A study by sales and marketing agency Acosta found last fall that 26% of U.S. consumers are shopping the frozen foods department more frequently than they did in 2016. All generations reported buying more frozen food, but the increase was driven in large part by millennials, 43% of whom said they bought more frozen foods compared with the prior year.
B&G Foods, for example, posted its fourth consecutive quarter of double-digit growth in net sales of Green Giant frozen selections, driving by the popularity of new Veggie Sprials, Riced Veggies, Veggie Tots and Mashed Cauliflower. B&G Foods has been rejuvenating the Green Giant brand it acquired from General Mills in 2015 for $765 million.
Banquet, which Connolly said had "packaging that looked like it was from the 80s," was refreshed, and a new premium "mega" tier for people with big appetites, especially popular among the millennial crowd, was added. It also introduced cheeseburger and hot chicken sliders to cater to the on-the-go consumer craving protein. Sales for the Banquet brand responded, jumping 6% from the prior year. Similar improvements were made in its Healthy Choice brand, and sales also increased.
The growth in frozen admittedly caught most companies in the food space off guard. Nestlé has overhauled the ingredients lists, introduced new products and changed packaging in some of its frozen brands. Still, as the head of its frozen food business told Reuters, when younger shoppers flocked to frozen, the world's largest food manufacturer wasn't prepared.

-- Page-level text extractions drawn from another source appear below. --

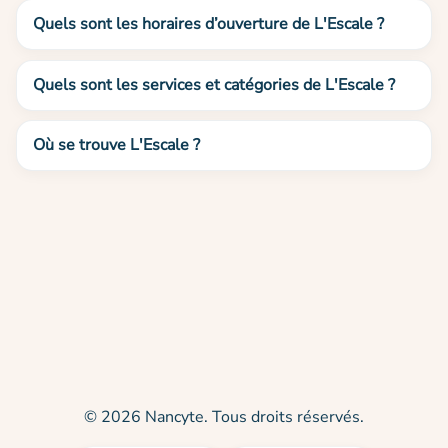
Quels sont les horaires d’ouverture de L'Escale ?
Quels sont les services et catégories de L'Escale ?
Où se trouve L'Escale ?
© 2026 Nancyte. Tous droits réservés.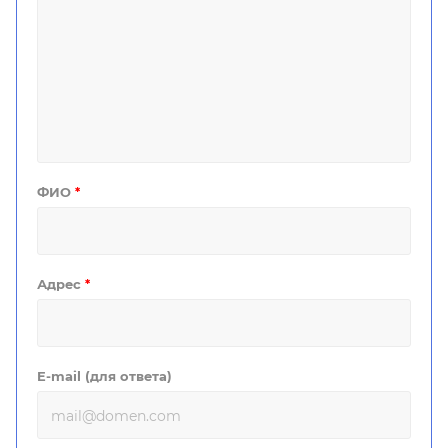
ФИО
*
Адрес
*
E-mail (для ответа)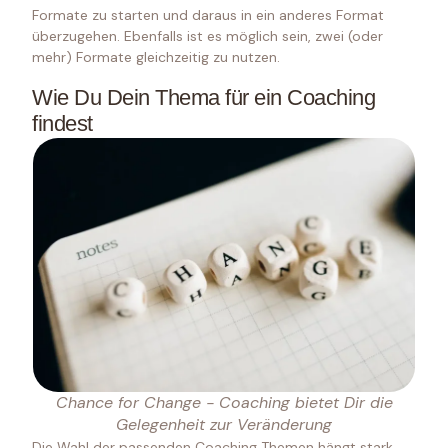
Formate zu starten und daraus in ein anderes Format
überzugehen. Ebenfalls ist es möglich sein, zwei (oder
mehr) Formate gleichzeitig zu nutzen.
Wie Du Dein Thema für ein Coaching
findest
Chance for Change - Coaching bietet Dir die
Gelegenheit zur Veränderung
Die Wahl der passenden Coaching Themen hängt stark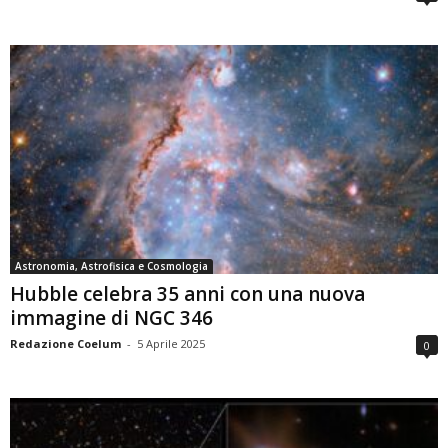
Astronomia, Astrofisica e Cosmologia
Hubble celebra 35 anni con una nuova
immagine di NGC 346
Redazione Coelum
-
5 Aprile 2025
0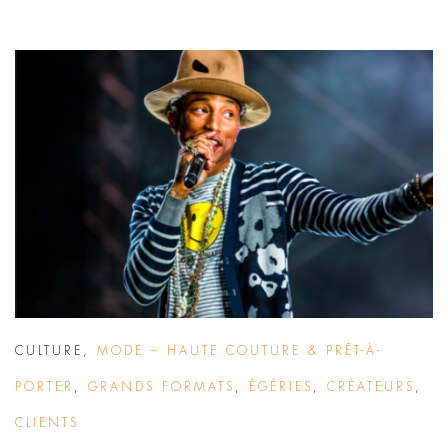
CULTURE
,
MODE – HAUTE COUTURE & PRÊT-À-
PORTER
,
GRANDS FORMATS
,
ÉGÉRIES
,
CRÉATEURS
,
CLIENTS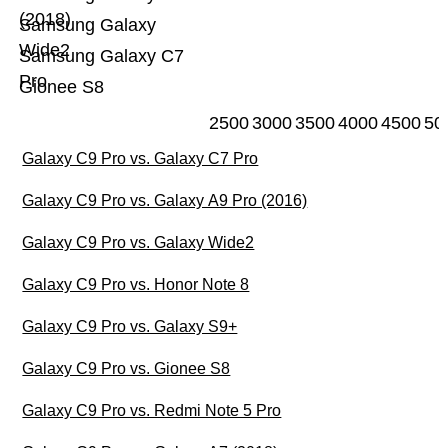
(2018)
Samsung Galaxy
Wide2
Samsung Galaxy C7
Pro
Gionee S8
2500
3000
3500
4000
4500
50
Galaxy C9 Pro vs. Galaxy C7 Pro
Galaxy C9 Pro vs. Galaxy A9 Pro (2016)
Galaxy C9 Pro vs. Galaxy Wide2
Galaxy C9 Pro vs. Honor Note 8
Galaxy C9 Pro vs. Galaxy S9+
Galaxy C9 Pro vs. Gionee S8
Galaxy C9 Pro vs. Redmi Note 5 Pro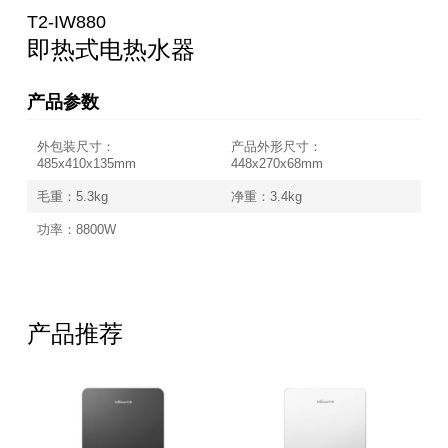
T2-IW880
即热式电热水器
产品参数
外包装尺寸：
产品外形尺寸：
485x410x135mm
448x270x68mm
毛重：5.3kg
净重：3.4kg
功率：8800W
产品推荐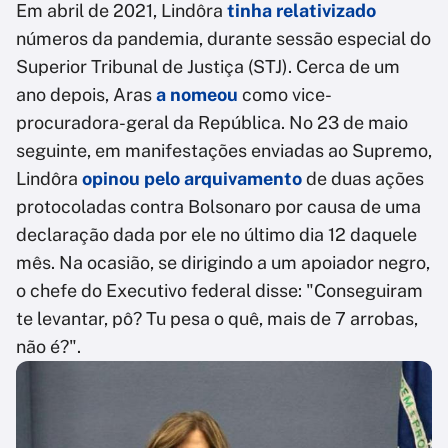
Em abril de 2021, Lindôra
tinha relativizado
números da pandemia, durante sessão especial do
Superior Tribunal de Justiça (STJ). Cerca de um
ano depois, Aras
a nomeou
como vice-
procuradora-geral da República. No 23 de maio
seguinte, em manifestações enviadas ao Supremo,
Lindôra
opinou pelo arquivamento
de duas ações
protocoladas contra Bolsonaro por causa de uma
declaração dada por ele no último dia 12 daquele
mês. Na ocasião, se dirigindo a um apoiador negro,
o chefe do Executivo federal disse: "Conseguiram
te levantar, pô? Tu pesa o quê, mais de 7 arrobas,
não é?".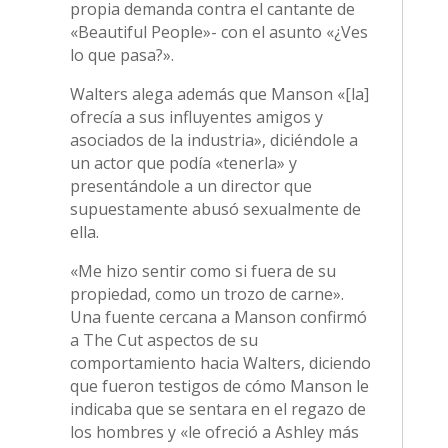
propia demanda contra el cantante de
«Beautiful People»- con el asunto «¿Ves
lo que pasa?».
Walters alega además que Manson «[la]
ofrecía a sus influyentes amigos y
asociados de la industria», diciéndole a
un actor que podía «tenerla» y
presentándole a un director que
supuestamente abusó sexualmente de
ella.
«Me hizo sentir como si fuera de su
propiedad, como un trozo de carne».
Una fuente cercana a Manson confirmó
a The Cut aspectos de su
comportamiento hacia Walters, diciendo
que fueron testigos de cómo Manson le
indicaba que se sentara en el regazo de
los hombres y «le ofreció a Ashley más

The Swiss company is now aggressively pushing into the space, both internally through innovation and by acquiring companies. Last fall it acquired Sweet Earth, a maker of frozen plant-based foods based in California with nearly 50 products, including Harmless Ham and Benevolent Bacon.
Growth in food is often followed by mergers and acquisitions, and observers expect to see some of that action in the frozen arena. Conagra and Pinnacle were in merger talks in 2017, but they ended without a deal, perhaps because Pinnacle's asking price was too high. It's possible that merger talks could restart again after activist investor JANA Partners bought a 9.1% stake in Pinnacle earlier this year.
Big Food has clearly come to the realization that frozen sales remain an intricate part of its future, and whether it's through innovation or M&A, expect to see a lot more action in the once ice-cold space.